> **PROBLEM STATEMENT**
Of all the lines below, return only those starting with the line holding "right knee: (90, 453)" and going on through the line holding "right elbow: (188, 348)", exactly as written.

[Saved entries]
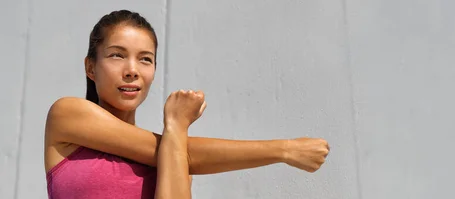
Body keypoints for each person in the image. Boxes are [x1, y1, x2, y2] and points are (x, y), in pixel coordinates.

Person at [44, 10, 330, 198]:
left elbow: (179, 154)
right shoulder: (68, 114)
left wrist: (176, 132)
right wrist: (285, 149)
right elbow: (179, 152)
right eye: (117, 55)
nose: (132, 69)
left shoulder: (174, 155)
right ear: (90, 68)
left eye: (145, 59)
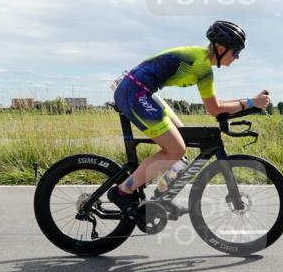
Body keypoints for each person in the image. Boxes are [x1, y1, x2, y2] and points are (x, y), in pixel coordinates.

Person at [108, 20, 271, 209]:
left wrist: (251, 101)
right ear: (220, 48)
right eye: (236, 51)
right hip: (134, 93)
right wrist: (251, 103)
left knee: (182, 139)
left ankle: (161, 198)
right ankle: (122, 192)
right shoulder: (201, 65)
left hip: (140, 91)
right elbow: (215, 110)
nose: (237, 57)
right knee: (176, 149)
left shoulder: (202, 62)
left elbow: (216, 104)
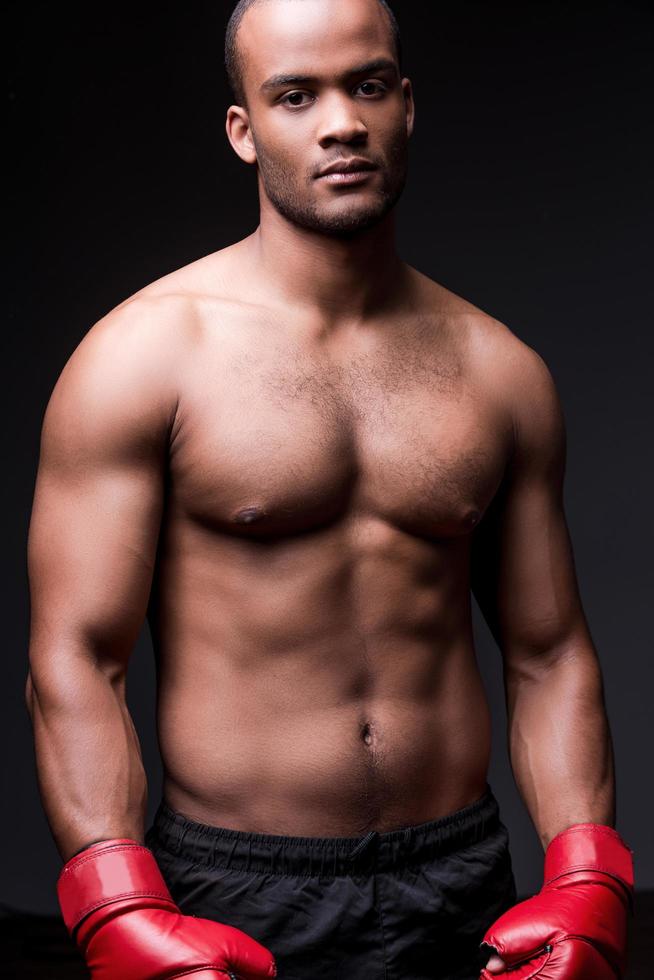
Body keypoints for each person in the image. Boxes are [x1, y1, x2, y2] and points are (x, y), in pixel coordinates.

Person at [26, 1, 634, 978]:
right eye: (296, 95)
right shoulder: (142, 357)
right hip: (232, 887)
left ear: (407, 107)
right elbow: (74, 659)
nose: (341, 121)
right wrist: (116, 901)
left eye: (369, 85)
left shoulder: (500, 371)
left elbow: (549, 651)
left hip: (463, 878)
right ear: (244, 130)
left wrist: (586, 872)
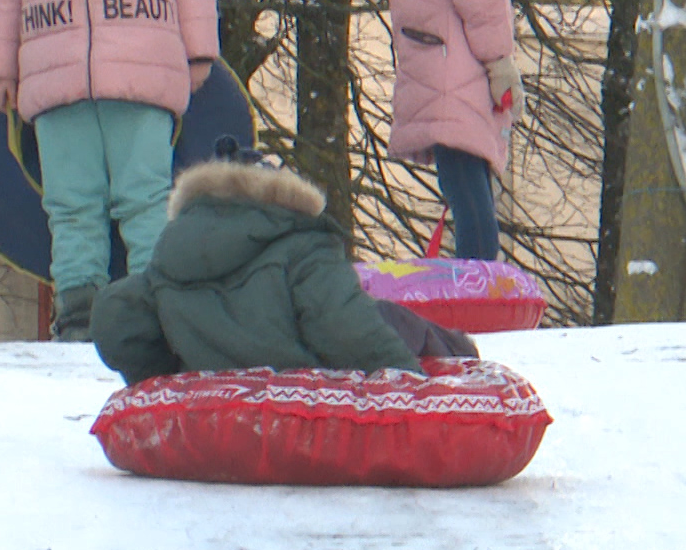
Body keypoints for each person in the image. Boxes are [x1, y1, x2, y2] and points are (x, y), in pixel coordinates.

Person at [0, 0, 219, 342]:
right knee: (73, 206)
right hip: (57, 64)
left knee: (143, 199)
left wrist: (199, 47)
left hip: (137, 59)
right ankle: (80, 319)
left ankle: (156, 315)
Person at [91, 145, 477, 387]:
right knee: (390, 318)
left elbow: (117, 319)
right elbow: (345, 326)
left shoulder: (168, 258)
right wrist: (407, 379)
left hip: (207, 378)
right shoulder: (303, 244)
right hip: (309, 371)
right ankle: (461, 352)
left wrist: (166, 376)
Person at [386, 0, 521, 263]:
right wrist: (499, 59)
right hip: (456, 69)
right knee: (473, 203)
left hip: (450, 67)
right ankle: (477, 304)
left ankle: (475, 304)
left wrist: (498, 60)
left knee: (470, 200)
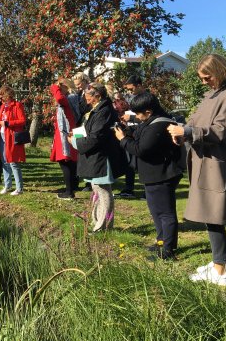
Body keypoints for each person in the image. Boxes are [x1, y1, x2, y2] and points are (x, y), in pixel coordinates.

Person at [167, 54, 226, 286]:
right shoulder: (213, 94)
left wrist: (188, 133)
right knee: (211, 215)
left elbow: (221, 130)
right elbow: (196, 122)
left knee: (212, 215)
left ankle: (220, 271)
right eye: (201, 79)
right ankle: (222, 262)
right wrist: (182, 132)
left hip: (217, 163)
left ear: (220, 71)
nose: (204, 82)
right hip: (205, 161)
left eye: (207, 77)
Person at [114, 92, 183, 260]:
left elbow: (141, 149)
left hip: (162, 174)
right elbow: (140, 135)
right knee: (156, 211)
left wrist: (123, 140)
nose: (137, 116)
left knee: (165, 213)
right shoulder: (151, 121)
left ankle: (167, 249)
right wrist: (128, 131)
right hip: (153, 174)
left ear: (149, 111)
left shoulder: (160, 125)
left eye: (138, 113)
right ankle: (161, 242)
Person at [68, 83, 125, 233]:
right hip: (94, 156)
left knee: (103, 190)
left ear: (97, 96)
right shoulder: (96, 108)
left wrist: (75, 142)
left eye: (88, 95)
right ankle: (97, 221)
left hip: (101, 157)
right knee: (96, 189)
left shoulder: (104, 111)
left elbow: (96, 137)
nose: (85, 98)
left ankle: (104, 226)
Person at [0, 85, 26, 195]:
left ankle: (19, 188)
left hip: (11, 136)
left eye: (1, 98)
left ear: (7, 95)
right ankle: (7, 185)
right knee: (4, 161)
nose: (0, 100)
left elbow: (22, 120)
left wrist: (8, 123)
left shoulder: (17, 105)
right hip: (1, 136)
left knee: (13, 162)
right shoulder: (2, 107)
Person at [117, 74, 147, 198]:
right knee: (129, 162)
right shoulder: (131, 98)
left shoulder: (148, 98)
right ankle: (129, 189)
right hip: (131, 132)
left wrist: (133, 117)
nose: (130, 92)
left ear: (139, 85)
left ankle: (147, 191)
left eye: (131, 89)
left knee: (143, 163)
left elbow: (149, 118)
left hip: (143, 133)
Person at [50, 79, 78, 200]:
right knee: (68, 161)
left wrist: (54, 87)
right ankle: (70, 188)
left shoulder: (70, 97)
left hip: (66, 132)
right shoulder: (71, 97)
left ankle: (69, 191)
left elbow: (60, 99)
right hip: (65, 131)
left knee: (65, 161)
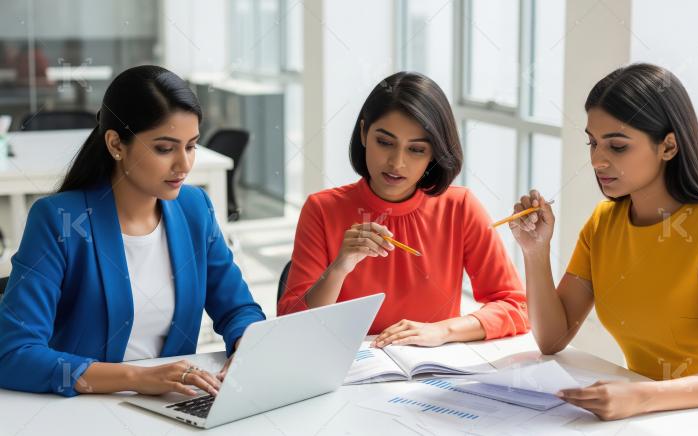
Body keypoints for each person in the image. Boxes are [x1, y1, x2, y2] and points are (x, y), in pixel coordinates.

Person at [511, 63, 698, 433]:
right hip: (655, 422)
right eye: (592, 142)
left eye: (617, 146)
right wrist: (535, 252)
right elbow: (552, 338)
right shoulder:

* * *

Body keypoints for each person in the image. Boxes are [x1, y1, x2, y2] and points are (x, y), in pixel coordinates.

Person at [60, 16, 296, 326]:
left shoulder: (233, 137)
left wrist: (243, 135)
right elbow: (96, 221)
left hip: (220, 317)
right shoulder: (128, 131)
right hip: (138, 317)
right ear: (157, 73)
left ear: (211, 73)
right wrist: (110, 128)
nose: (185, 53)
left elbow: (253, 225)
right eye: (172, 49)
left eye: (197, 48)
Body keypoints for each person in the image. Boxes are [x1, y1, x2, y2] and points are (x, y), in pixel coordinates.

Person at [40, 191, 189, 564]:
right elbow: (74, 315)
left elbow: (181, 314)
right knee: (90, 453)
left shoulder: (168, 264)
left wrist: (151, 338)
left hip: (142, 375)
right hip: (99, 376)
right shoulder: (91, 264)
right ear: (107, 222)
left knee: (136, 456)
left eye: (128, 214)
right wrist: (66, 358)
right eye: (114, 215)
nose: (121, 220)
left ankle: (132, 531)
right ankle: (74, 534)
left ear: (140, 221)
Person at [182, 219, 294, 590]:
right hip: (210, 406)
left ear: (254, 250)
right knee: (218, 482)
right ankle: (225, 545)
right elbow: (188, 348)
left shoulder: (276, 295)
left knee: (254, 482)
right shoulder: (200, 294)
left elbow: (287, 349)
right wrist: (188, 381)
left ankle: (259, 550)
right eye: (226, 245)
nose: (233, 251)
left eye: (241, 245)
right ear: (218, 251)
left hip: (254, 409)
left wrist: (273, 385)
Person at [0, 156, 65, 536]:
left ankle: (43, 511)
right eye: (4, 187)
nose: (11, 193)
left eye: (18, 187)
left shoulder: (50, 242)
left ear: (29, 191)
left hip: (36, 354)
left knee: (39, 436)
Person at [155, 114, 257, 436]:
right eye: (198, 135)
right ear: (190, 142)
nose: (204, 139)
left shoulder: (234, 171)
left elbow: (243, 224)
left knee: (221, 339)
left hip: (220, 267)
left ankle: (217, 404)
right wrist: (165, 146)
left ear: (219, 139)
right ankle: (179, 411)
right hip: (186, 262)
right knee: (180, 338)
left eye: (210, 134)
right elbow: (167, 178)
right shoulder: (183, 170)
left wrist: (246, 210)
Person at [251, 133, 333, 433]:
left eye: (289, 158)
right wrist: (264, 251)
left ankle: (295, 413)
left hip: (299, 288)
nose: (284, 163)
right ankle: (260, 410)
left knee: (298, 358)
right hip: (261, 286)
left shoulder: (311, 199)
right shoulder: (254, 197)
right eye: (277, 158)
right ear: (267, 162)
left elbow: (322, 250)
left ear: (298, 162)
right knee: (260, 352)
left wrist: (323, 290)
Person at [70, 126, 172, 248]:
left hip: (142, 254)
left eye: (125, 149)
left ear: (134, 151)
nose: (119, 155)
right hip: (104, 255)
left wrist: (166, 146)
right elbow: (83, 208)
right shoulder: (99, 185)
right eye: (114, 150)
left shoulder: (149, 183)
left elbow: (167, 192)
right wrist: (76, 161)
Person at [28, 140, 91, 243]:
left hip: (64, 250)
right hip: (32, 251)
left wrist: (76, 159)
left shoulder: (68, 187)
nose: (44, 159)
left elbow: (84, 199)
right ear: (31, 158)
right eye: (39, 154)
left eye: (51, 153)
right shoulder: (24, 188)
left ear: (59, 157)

---

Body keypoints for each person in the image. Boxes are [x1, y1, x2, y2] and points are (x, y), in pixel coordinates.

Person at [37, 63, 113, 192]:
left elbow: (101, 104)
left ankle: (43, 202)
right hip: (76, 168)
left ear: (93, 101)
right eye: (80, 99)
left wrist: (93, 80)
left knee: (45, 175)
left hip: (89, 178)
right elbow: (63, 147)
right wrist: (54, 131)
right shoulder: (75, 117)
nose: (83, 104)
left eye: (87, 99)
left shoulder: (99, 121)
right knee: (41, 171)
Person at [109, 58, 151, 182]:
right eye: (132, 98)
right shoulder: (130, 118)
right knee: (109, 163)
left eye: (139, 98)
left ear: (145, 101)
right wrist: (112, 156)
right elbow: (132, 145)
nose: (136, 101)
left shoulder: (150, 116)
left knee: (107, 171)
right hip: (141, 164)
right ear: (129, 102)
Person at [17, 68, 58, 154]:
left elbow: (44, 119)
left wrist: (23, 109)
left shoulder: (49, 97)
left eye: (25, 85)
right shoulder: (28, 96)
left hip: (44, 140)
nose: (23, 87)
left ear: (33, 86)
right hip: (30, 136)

> **COMPLETED TASK**
right knee: (90, 453)
left shoulder: (168, 264)
left wrist: (151, 338)
left hip: (142, 375)
right hip: (99, 376)
right shoulder: (91, 264)
right ear: (107, 222)
left knee: (136, 456)
left eye: (128, 214)
right wrist: (66, 358)
right eye: (114, 215)
nose: (121, 220)
left ankle: (132, 531)
right ankle: (74, 534)
left ear: (140, 221)
Person at [182, 219, 294, 590]:
right hip: (210, 406)
left ear: (254, 250)
right knee: (218, 482)
right ankle: (225, 545)
right elbow: (188, 348)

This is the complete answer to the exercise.